Expression of Bacillus Anthracis Protective Antigen in Salmonella Typhimurium

Abstract

Anthrax is an infectious disease known since antiquity. It is nearly universal in its geographic distribution and, although primarily a disease of herbivores, it can affect many species and it has important zoonotic implications. Anthrax is caused by Bacillus anthracis, a gram positive, non-motile, aerobic and facultatively anaerobic spore-forming organism.
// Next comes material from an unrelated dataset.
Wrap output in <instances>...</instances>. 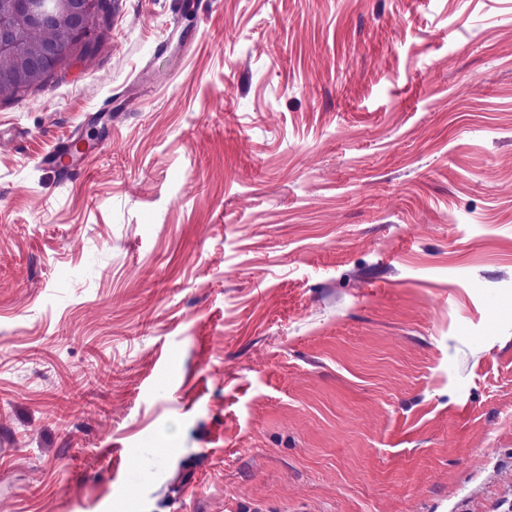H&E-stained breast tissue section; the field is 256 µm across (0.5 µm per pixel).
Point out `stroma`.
<instances>
[{"label":"stroma","mask_w":512,"mask_h":512,"mask_svg":"<svg viewBox=\"0 0 512 512\" xmlns=\"http://www.w3.org/2000/svg\"><path fill=\"white\" fill-rule=\"evenodd\" d=\"M510 494L512 0H112L0 93V512ZM89 150V147L83 148L82 141L68 140L58 142L51 151L46 153L40 165L66 180H71L72 175H78L81 172L82 154Z\"/></svg>","instance_id":"1"}]
</instances>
Two main virulence factors have been identified, one is a three-component protein exotoxin, termed the anthrax toxin, and the other a poly-D-glutamic acid capsule. These factors are carried on plasmids termed pXO1 and pXO2 respectively. Anthrax toxin is composed of three components, Protective Antigen (PA), Lethal Factor (LF) and Edema Factor (EF). PA is secreted as a 83 KDa protein which is cleaved in the serum, or on the cell surface, to release a 20 KDa N-terminal fragment. The remaining 63 KDa fragment binds to a specific cell surface receptor and can then bind either EF or LF. The combination of PA and LF is referred to as Lethal Toxin, and PA and EF is called Edema Toxin. This is illustrated in Figure 1. The toxins therefore fit the A/B model with the 63KDa C-terminal fragment of trypsin cleaved PA being equivalent to the receptor-binding region (B moiety) which can then bind and internalize either EF or LF (alternative a moieties). Edema Toxin causes oedema when injected intradermally in animals and EF is an adenylate cyclase. When injected intravenously in susceptible animals Lethal Toxin causes rapid death but it’s mechanism of action is unknown although it is assumed to have an enzymatic action within the cytosol.